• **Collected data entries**
-------
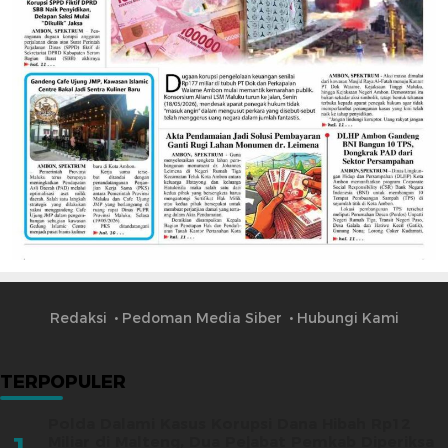
Redaksi
Pedoman Media Siber
Hubungi Kami
TERPOPULER
Polda Dalami Kasus Korupsi Dana Hibah Rp12
Miliar di Malteng, Dua Pejabat Pemkab Diperiksa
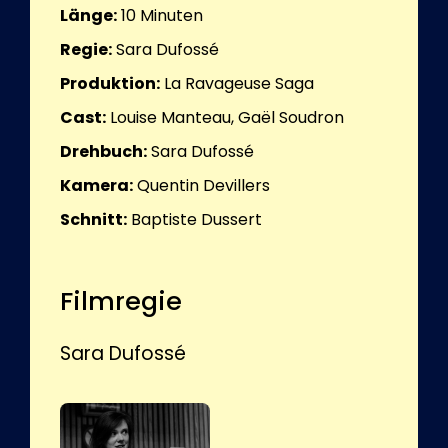
Länge:
10
Minuten
Regie:
Sara Dufossé
Produktion:
La Ravageuse Saga
Cast:
Louise Manteau, Gaël Soudron
Drehbuch:
Sara Dufossé
Kamera:
Quentin Devillers
Schnitt:
Baptiste Dussert
Filmregie
Sara Dufossé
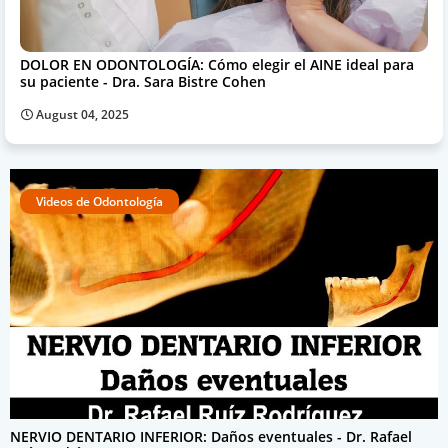
DOLOR EN ODONTOLOGÍA: Cómo elegir el AINE ideal para
su paciente - Dra. Sara Bistre Cohen
August 04, 2025
Videos de Odontología
NERVIO DENTARIO INFERIOR: Daños eventuales - Dr. Rafael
-------
• **Activity**
Reproduce every record word for word. The copy must contain no pictures.

• **Exercise answer**
Redaksi
Pedoman Media Siber
Hubungi Kami
TERPOPULER
Polda Dalami Kasus Korupsi Dana Hibah Rp12
Miliar di Malteng, Dua Pejabat Pemkab Diperiksa
Länge:
10
Minuten
Regie:
Sara Dufossé
Produktion:
La Ravageuse Saga
Cast:
Louise Manteau, Gaël Soudron
Drehbuch:
Sara Dufossé
Kamera:
Quentin Devillers
Schnitt:
Baptiste Dussert
Filmregie
Sara Dufossé
DOLOR EN ODONTOLOGÍA: Cómo elegir el AINE ideal para
su paciente - Dra. Sara Bistre Cohen
August 04, 2025
Videos de Odontología
NERVIO DENTARIO INFERIOR: Daños eventuales - Dr. Rafael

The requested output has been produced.